Data to use: Begin

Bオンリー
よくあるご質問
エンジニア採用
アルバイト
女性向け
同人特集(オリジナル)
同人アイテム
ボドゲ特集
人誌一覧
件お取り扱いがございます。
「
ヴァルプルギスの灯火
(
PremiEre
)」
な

Data to use: End
Data to use: Begin

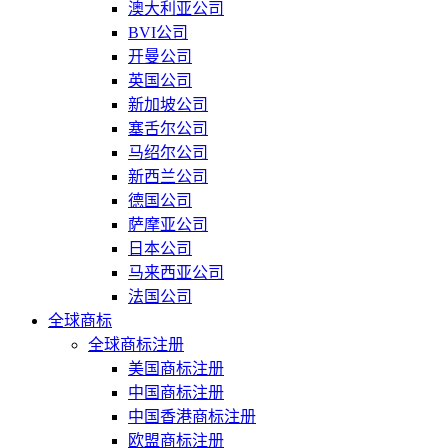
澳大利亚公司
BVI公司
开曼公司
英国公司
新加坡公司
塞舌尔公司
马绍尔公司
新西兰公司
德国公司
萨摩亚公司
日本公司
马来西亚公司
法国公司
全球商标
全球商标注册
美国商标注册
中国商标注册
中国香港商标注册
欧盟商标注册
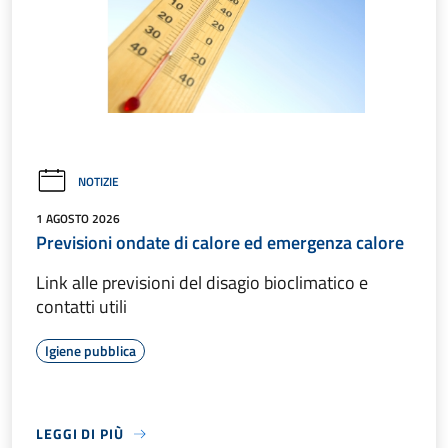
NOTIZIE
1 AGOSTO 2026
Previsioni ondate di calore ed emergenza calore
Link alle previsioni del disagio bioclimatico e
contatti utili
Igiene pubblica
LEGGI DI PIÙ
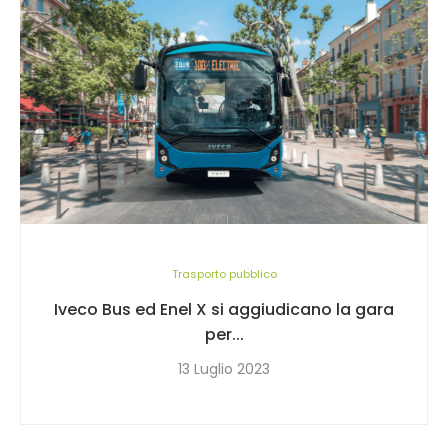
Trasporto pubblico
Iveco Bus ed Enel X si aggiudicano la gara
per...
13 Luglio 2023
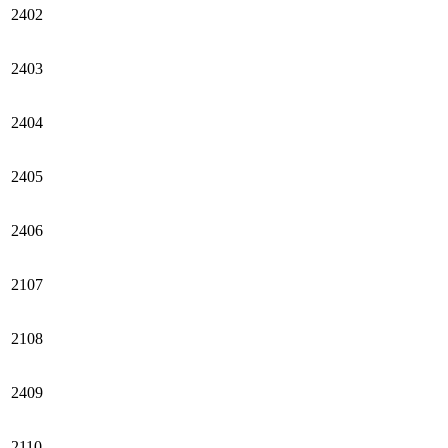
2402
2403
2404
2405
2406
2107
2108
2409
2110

Data to use: End

Work item ▸
Find every line in the material above that contains the string "Link" and copy each of those lines in full.

Written answer ▸
Link alle previsioni del disagio bioclimatico e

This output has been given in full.